» Task description
Could you copy out all of the entries exactly?

» Source material
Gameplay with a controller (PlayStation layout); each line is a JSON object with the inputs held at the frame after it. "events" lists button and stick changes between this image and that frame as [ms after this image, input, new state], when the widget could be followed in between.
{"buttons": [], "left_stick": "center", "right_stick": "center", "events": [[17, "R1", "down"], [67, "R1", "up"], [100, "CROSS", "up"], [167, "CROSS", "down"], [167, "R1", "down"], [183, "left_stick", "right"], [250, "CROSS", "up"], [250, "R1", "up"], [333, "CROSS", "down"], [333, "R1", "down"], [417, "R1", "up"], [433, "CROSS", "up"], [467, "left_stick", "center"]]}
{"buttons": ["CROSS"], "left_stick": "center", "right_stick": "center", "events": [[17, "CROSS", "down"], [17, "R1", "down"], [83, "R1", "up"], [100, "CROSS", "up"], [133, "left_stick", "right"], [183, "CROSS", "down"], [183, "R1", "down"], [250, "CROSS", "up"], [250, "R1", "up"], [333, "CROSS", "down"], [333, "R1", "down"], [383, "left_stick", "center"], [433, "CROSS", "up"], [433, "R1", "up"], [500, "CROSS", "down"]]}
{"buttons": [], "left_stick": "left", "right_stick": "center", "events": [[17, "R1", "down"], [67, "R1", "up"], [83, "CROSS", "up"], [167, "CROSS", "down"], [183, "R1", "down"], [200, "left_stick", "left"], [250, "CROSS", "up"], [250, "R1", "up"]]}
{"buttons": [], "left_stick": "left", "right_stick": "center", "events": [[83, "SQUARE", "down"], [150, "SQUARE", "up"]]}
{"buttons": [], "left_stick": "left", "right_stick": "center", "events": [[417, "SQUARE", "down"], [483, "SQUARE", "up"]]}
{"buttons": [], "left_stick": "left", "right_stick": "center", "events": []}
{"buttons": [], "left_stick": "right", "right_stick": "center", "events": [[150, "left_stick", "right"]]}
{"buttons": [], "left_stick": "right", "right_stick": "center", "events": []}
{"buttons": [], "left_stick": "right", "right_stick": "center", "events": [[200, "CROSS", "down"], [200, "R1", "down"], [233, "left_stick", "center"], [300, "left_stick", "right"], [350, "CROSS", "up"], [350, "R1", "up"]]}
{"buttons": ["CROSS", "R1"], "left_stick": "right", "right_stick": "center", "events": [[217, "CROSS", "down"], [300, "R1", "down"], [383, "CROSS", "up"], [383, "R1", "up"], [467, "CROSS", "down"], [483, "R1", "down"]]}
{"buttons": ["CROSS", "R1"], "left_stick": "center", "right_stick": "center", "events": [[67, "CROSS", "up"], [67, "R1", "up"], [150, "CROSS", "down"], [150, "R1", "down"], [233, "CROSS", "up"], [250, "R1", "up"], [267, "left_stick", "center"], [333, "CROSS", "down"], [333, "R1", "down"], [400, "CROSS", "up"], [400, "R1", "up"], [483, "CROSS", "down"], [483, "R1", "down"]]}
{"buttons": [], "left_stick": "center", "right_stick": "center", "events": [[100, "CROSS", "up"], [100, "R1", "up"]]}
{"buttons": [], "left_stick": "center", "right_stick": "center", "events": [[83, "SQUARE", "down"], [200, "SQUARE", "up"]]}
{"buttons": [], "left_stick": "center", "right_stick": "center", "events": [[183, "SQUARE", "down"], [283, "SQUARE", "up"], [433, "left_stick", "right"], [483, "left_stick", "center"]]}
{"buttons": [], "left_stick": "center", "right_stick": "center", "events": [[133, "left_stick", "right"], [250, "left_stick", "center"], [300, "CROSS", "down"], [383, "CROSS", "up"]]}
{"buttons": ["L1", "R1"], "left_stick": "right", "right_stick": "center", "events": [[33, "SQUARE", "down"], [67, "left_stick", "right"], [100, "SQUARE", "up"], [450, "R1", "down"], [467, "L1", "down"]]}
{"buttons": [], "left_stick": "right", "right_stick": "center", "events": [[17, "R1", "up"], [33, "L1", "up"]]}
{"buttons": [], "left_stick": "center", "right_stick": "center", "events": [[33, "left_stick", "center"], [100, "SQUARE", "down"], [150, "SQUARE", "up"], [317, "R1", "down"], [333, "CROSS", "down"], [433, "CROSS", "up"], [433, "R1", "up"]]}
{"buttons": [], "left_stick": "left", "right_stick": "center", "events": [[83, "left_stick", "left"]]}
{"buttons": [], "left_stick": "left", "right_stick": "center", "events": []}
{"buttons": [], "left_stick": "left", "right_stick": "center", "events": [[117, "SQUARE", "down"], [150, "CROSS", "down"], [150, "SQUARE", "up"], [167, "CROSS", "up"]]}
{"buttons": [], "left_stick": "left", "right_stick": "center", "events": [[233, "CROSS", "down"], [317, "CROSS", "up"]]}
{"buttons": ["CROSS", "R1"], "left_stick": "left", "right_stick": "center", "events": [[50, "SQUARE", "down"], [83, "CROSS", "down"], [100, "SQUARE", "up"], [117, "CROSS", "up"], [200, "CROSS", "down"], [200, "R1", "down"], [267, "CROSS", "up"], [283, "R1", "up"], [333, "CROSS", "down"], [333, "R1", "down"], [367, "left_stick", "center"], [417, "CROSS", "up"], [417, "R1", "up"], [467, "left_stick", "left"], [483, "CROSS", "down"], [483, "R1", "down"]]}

» Completed task
Gameplay with a controller (PlayStation layout); each line is a JSON object with the inputs held at the frame after it. "events" lists button and stick changes between this image and that frame as [ms after this image, input, new state], when the widget could be followed in between.
{"buttons": [], "left_stick": "center", "right_stick": "center", "events": [[17, "R1", "down"], [67, "R1", "up"], [100, "CROSS", "up"], [167, "CROSS", "down"], [167, "R1", "down"], [183, "left_stick", "right"], [250, "CROSS", "up"], [250, "R1", "up"], [333, "CROSS", "down"], [333, "R1", "down"], [417, "R1", "up"], [433, "CROSS", "up"], [467, "left_stick", "center"]]}
{"buttons": ["CROSS"], "left_stick": "center", "right_stick": "center", "events": [[17, "CROSS", "down"], [17, "R1", "down"], [83, "R1", "up"], [100, "CROSS", "up"], [133, "left_stick", "right"], [183, "CROSS", "down"], [183, "R1", "down"], [250, "CROSS", "up"], [250, "R1", "up"], [333, "CROSS", "down"], [333, "R1", "down"], [383, "left_stick", "center"], [433, "CROSS", "up"], [433, "R1", "up"], [500, "CROSS", "down"]]}
{"buttons": [], "left_stick": "left", "right_stick": "center", "events": [[17, "R1", "down"], [67, "R1", "up"], [83, "CROSS", "up"], [167, "CROSS", "down"], [183, "R1", "down"], [200, "left_stick", "left"], [250, "CROSS", "up"], [250, "R1", "up"]]}
{"buttons": [], "left_stick": "left", "right_stick": "center", "events": [[83, "SQUARE", "down"], [150, "SQUARE", "up"]]}
{"buttons": [], "left_stick": "left", "right_stick": "center", "events": [[417, "SQUARE", "down"], [483, "SQUARE", "up"]]}
{"buttons": [], "left_stick": "left", "right_stick": "center", "events": []}
{"buttons": [], "left_stick": "right", "right_stick": "center", "events": [[150, "left_stick", "right"]]}
{"buttons": [], "left_stick": "right", "right_stick": "center", "events": []}
{"buttons": [], "left_stick": "right", "right_stick": "center", "events": [[200, "CROSS", "down"], [200, "R1", "down"], [233, "left_stick", "center"], [300, "left_stick", "right"], [350, "CROSS", "up"], [350, "R1", "up"]]}
{"buttons": ["CROSS", "R1"], "left_stick": "right", "right_stick": "center", "events": [[217, "CROSS", "down"], [300, "R1", "down"], [383, "CROSS", "up"], [383, "R1", "up"], [467, "CROSS", "down"], [483, "R1", "down"]]}
{"buttons": ["CROSS", "R1"], "left_stick": "center", "right_stick": "center", "events": [[67, "CROSS", "up"], [67, "R1", "up"], [150, "CROSS", "down"], [150, "R1", "down"], [233, "CROSS", "up"], [250, "R1", "up"], [267, "left_stick", "center"], [333, "CROSS", "down"], [333, "R1", "down"], [400, "CROSS", "up"], [400, "R1", "up"], [483, "CROSS", "down"], [483, "R1", "down"]]}
{"buttons": [], "left_stick": "center", "right_stick": "center", "events": [[100, "CROSS", "up"], [100, "R1", "up"]]}
{"buttons": [], "left_stick": "center", "right_stick": "center", "events": [[83, "SQUARE", "down"], [200, "SQUARE", "up"]]}
{"buttons": [], "left_stick": "center", "right_stick": "center", "events": [[183, "SQUARE", "down"], [283, "SQUARE", "up"], [433, "left_stick", "right"], [483, "left_stick", "center"]]}
{"buttons": [], "left_stick": "center", "right_stick": "center", "events": [[133, "left_stick", "right"], [250, "left_stick", "center"], [300, "CROSS", "down"], [383, "CROSS", "up"]]}
{"buttons": ["L1", "R1"], "left_stick": "right", "right_stick": "center", "events": [[33, "SQUARE", "down"], [67, "left_stick", "right"], [100, "SQUARE", "up"], [450, "R1", "down"], [467, "L1", "down"]]}
{"buttons": [], "left_stick": "right", "right_stick": "center", "events": [[17, "R1", "up"], [33, "L1", "up"]]}
{"buttons": [], "left_stick": "center", "right_stick": "center", "events": [[33, "left_stick", "center"], [100, "SQUARE", "down"], [150, "SQUARE", "up"], [317, "R1", "down"], [333, "CROSS", "down"], [433, "CROSS", "up"], [433, "R1", "up"]]}
{"buttons": [], "left_stick": "left", "right_stick": "center", "events": [[83, "left_stick", "left"]]}
{"buttons": [], "left_stick": "left", "right_stick": "center", "events": []}
{"buttons": [], "left_stick": "left", "right_stick": "center", "events": [[117, "SQUARE", "down"], [150, "CROSS", "down"], [150, "SQUARE", "up"], [167, "CROSS", "up"]]}
{"buttons": [], "left_stick": "left", "right_stick": "center", "events": [[233, "CROSS", "down"], [317, "CROSS", "up"]]}
{"buttons": ["CROSS", "R1"], "left_stick": "left", "right_stick": "center", "events": [[50, "SQUARE", "down"], [83, "CROSS", "down"], [100, "SQUARE", "up"], [117, "CROSS", "up"], [200, "CROSS", "down"], [200, "R1", "down"], [267, "CROSS", "up"], [283, "R1", "up"], [333, "CROSS", "down"], [333, "R1", "down"], [367, "left_stick", "center"], [417, "CROSS", "up"], [417, "R1", "up"], [467, "left_stick", "left"], [483, "CROSS", "down"], [483, "R1", "down"]]}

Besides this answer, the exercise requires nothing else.